Was hat Johann Sebastian Bach bewogen, sich auf Ihre Stelle zu bewerben?
Andreas Reize: Wir wissen über die Ratsprotokolle zum Auswahlverfahren, dass Bach bestenfalls dritte Wahl war – Georg Philipp Telemann war der klare Favorit. Nach dessen Absage kam Christoph Graupner ins Spiel, der dann schließlich absagen musste. Leider fehlen die Passagen, warum Bach am Ende doch den Zuschlag bekam. Er bewarb sich ja aus seiner Stelle als Kapellmeister in Köthen heraus. Er hatte da eigentlich alles: ein Profi-Orchester am Hof, ein professionelles Sänger-Ensemble, darunter auch seine spätere Ehefrau Anna Magdalena. Aber dann begann sein Dienstherr, Fürst Leopold von Anhalt-Köthen, immer mehr Schulden zu machen, heiratete eine wenig der Musik zugetane Frau – eine "Amusa" wie Bach an Georg Erdmann schreibt – und die Hofkapelle wurde verkleinert. Da Bach aber weiterhin große Ambitionen hatte, bewarb er sich nach Leipzig.
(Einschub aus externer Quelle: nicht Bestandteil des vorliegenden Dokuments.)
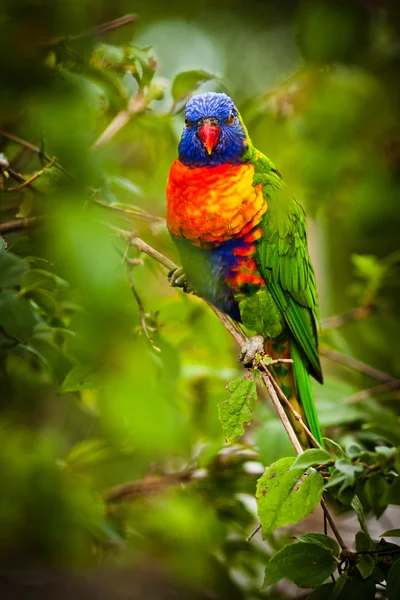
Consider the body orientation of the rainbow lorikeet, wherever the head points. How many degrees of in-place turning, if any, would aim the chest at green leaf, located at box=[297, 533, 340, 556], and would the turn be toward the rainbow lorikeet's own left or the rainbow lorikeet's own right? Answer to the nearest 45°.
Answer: approximately 45° to the rainbow lorikeet's own left

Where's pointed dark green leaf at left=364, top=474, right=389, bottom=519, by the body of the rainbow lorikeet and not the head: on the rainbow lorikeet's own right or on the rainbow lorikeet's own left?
on the rainbow lorikeet's own left

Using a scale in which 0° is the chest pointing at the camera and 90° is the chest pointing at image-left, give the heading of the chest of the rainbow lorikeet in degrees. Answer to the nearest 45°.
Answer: approximately 45°

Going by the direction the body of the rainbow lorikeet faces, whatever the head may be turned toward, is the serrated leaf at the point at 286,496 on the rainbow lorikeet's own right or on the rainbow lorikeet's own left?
on the rainbow lorikeet's own left
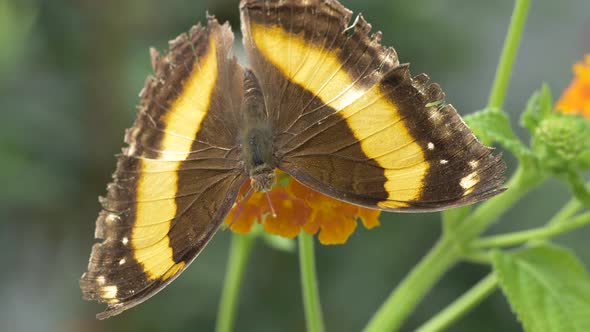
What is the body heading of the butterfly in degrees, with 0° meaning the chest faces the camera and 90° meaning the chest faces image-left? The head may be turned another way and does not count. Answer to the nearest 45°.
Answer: approximately 0°

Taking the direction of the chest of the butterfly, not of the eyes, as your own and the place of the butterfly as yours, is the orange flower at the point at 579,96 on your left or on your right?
on your left
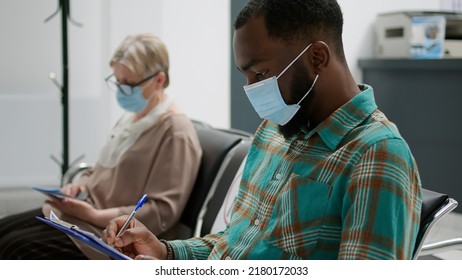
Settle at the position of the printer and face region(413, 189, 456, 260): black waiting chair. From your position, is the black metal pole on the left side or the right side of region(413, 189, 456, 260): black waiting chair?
right

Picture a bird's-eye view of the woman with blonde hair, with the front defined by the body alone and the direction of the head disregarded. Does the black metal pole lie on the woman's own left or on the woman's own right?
on the woman's own right

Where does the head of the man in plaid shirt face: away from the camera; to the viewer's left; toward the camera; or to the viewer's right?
to the viewer's left

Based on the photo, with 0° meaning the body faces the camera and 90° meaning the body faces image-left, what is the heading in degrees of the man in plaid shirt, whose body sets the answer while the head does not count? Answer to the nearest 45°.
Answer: approximately 45°

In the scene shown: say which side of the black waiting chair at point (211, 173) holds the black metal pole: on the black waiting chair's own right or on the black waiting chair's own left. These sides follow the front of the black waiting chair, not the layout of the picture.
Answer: on the black waiting chair's own right

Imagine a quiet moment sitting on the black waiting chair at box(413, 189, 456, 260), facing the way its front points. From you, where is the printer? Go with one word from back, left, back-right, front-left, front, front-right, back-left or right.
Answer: back-right
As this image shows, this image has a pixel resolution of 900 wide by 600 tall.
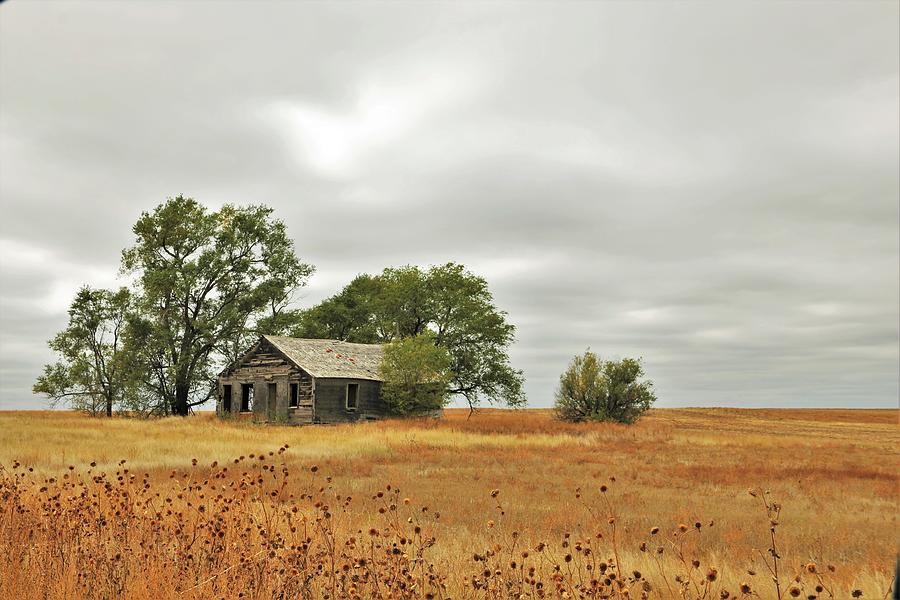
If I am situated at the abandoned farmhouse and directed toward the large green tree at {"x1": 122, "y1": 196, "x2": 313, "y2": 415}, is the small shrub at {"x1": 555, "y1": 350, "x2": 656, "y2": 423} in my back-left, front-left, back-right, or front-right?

Also war Leipzig ein Abstieg für ihn?
Na, also der Titel Kapellmeister aus Köthen war ihm schon sehr wichtig, und er nannte sich in Leipzig auch weiter so. Nur Thomaskantor war ihm zu wenig. Finanziell hat er sich in Leipzig nicht unbedingt verbessert. Er begründete den Wechsel letztlich mit zwei Dingen: der familiären Situation – seine ältesten beiden Söhne begannen mit dem Studium, da bot sich die Studentenstadt Leipzig an. Zum anderen war sein musikalisches Hauptanliegen, Kirchenmusik zu Gottes Ehren zu schreiben – und das konnte er mit der Leipziger Stelle bestens, anders als in Köthen.
Wie würden Sie Bach beschreiben?
Bach ist universell. Bach war theologisch höchst gebildet. Er steht wie eine Sonne inmitten der musikalisch-bachischen Familie. In dieser großen Musikerfamilie hat er alles mitbekommen, was man an musikalischer Bildung damals mitbekommen konnte, und zwar auf höchstem Level. Im Umgang war er vermutlich weniger zugänglich als ich (lacht). Er war wohl ein Mensch mit Ecken und Kanten. Aus Ratsprotokollen wissen wir, dass er sich immer mal wieder mit Leuten angelegt hat. Das hat in Arnstadt begonnen und zog sich dann bis Leipzig hin. Ich denke, er hatte einfach höchste Ansprüche und war kein Mann der Kompromisse. Er hat ganz genau gewusst, was er will.
Wie sehr setzt Ihre Interpretation von Bach die Beschäftigung mit Theologie voraus?
Das ist mein täglich Brot. Ich könnte mir keine Beschäftigung mit Bach vorstellen, wenn ich mich nicht intensivst mit den Texten und der Theologie beschäftigen würde. Manches überfordert mich auch, da bitte ich dann zum Beispiel die Thomaskirchen-Pfarrerin Britta Taddiken um Hilfe. Und für mich stellt sich dann immer noch die Aufgabe, wie ich das Ganze einem neunjährigen Thomaner erklären und vermitteln kann.
Wie viel Freiraum lässt Ihnen dieser Übervater bei der Gestaltung Ihres Jobs?
Viel, sehr viel. Wenn ich jetzt zum Beispiel die Johannes-Passion vorbereite, die in zwei Monaten ansteht, dann ist mein Schreibtisch voll mit Bibel, Partitur, Quellen und ganz viel Literatur dazu. Ich befasse mich exzessiv damit und versuche, Bach möglichst nahe zu sein, bis ich das Gefühl habe, ich bin voll von seiner Botschaft durchtränkt – und finde dann meine eigene Interpretation.
"Bach würde sich im Grabe umdrehen!" – Wäre das die schlimmste Kritik an Ihrer Arbeit?
Das hat er vielleicht schon gemacht. Ich denke, er war schon sehr kritisch, und man konnte es ihm wohl kaum recht machen. Davon berichten auch seine Schüler. Von dem her bin ich da ziemlich entspannt.